WHAT YOU NEED TO DO
Copy everything in the data below exactly except the pictures.

(INPUT)

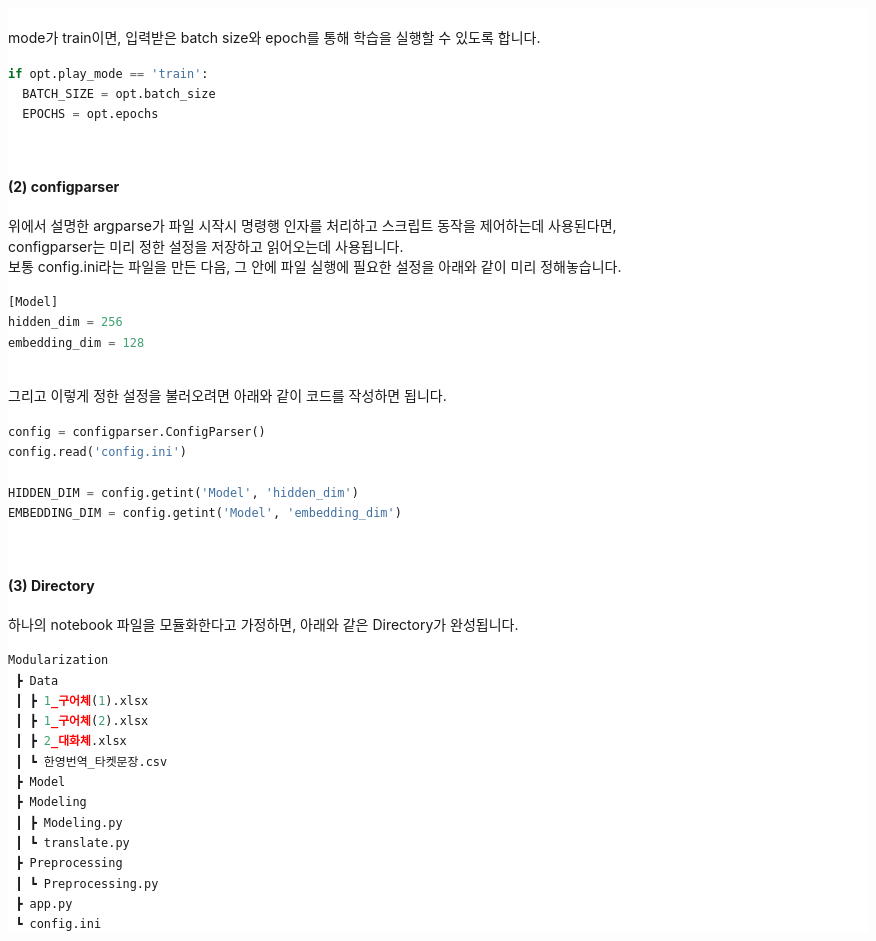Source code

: <br>
mode가 train이면, 입력받은 batch size와 epoch를 통해 학습을 실행할 수 있도록 합니다.

```python
if opt.play_mode == 'train':
  BATCH_SIZE = opt.batch_size
  EPOCHS = opt.epochs
```

<br>

#### (2) configparser

위에서 설명한 argparse가 파일 시작시 명령행 인자를 처리하고 스크립트 동작을 제어하는데 사용된다면,  
configparser는 미리 정한 설정을 저장하고 읽어오는데 사용됩니다.  
보통 config.ini라는 파일을 만든 다음, 그 안에 파일 실행에 필요한 설정을 아래와 같이 미리 정해놓습니다.

```python
[Model]
hidden_dim = 256
embedding_dim = 128
```

<br>
그리고 이렇게 정한 설정을 불러오려면 아래와 같이 코드를 작성하면 됩니다.

```python
config = configparser.ConfigParser()
config.read('config.ini')

HIDDEN_DIM = config.getint('Model', 'hidden_dim')
EMBEDDING_DIM = config.getint('Model', 'embedding_dim')
```

<br>

#### (3) Directory

하나의 notebook 파일을 모듈화한다고 가정하면, 아래와 같은 Directory가 완성됩니다.

```python
Modularization
 ┣ Data
 ┃ ┣ 1_구어체(1).xlsx
 ┃ ┣ 1_구어체(2).xlsx
 ┃ ┣ 2_대화체.xlsx
 ┃ ┗ 한영번역_타켓문장.csv
 ┣ Model
 ┣ Modeling
 ┃ ┣ Modeling.py
 ┃ ┗ translate.py
 ┣ Preprocessing
 ┃ ┗ Preprocessing.py
 ┣ app.py
 ┗ config.ini
```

(End INPUT)

ANSWER BELOW
Source code

: <br>
mode가 train이면, 입력받은 batch size와 epoch를 통해 학습을 실행할 수 있도록 합니다.

```python
if opt.play_mode == 'train':
  BATCH_SIZE = opt.batch_size
  EPOCHS = opt.epochs
```

<br>

#### (2) configparser

위에서 설명한 argparse가 파일 시작시 명령행 인자를 처리하고 스크립트 동작을 제어하는데 사용된다면,  
configparser는 미리 정한 설정을 저장하고 읽어오는데 사용됩니다.  
보통 config.ini라는 파일을 만든 다음, 그 안에 파일 실행에 필요한 설정을 아래와 같이 미리 정해놓습니다.

```python
[Model]
hidden_dim = 256
embedding_dim = 128
```

<br>
그리고 이렇게 정한 설정을 불러오려면 아래와 같이 코드를 작성하면 됩니다.

```python
config = configparser.ConfigParser()
config.read('config.ini')

HIDDEN_DIM = config.getint('Model', 'hidden_dim')
EMBEDDING_DIM = config.getint('Model', 'embedding_dim')
```

<br>

#### (3) Directory

하나의 notebook 파일을 모듈화한다고 가정하면, 아래와 같은 Directory가 완성됩니다.

```python
Modularization
 ┣ Data
 ┃ ┣ 1_구어체(1).xlsx
 ┃ ┣ 1_구어체(2).xlsx
 ┃ ┣ 2_대화체.xlsx
 ┃ ┗ 한영번역_타켓문장.csv
 ┣ Model
 ┣ Modeling
 ┃ ┣ Modeling.py
 ┃ ┗ translate.py
 ┣ Preprocessing
 ┃ ┗ Preprocessing.py
 ┣ app.py
 ┗ config.ini
```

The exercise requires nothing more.